- **WHAT YOU NEED TO DO**: The answer should be an exact repeat of the stretch of material below from the line containing "- **Bikeway Type**: Type" through the line containing "- **Street Segment".

- **TASK DATA**:
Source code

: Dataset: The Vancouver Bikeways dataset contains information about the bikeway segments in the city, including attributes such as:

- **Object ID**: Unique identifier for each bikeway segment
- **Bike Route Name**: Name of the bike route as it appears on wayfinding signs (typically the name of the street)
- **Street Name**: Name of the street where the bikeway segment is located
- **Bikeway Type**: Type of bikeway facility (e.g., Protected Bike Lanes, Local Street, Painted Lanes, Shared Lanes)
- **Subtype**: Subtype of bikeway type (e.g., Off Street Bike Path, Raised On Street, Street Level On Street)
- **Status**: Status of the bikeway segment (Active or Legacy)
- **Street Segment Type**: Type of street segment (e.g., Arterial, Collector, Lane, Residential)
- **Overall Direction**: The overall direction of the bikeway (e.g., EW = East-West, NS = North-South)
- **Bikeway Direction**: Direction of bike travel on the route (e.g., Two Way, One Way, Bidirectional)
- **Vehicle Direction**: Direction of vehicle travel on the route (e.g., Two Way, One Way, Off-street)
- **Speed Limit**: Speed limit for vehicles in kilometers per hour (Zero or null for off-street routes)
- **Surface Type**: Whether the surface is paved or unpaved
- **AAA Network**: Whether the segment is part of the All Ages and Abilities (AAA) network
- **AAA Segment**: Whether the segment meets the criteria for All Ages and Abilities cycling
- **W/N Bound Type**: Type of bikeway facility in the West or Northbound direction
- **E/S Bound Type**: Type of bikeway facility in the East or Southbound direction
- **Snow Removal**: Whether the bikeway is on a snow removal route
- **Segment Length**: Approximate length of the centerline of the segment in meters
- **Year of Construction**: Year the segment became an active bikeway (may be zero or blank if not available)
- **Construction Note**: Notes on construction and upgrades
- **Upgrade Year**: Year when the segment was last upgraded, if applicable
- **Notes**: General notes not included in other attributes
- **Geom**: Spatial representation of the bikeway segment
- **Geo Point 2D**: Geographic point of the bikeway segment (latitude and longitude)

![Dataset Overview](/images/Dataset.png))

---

- **OUTPUT OF THE TASK**:
- **Bikeway Type**: Type of bikeway facility (e.g., Protected Bike Lanes, Local Street, Painted Lanes, Shared Lanes)
- **Subtype**: Subtype of bikeway type (e.g., Off Street Bike Path, Raised On Street, Street Level On Street)
- **Status**: Status of the bikeway segment (Active or Legacy)
- **Street Segment Type**: Type of street segment (e.g., Arterial, Collector, Lane, Residential)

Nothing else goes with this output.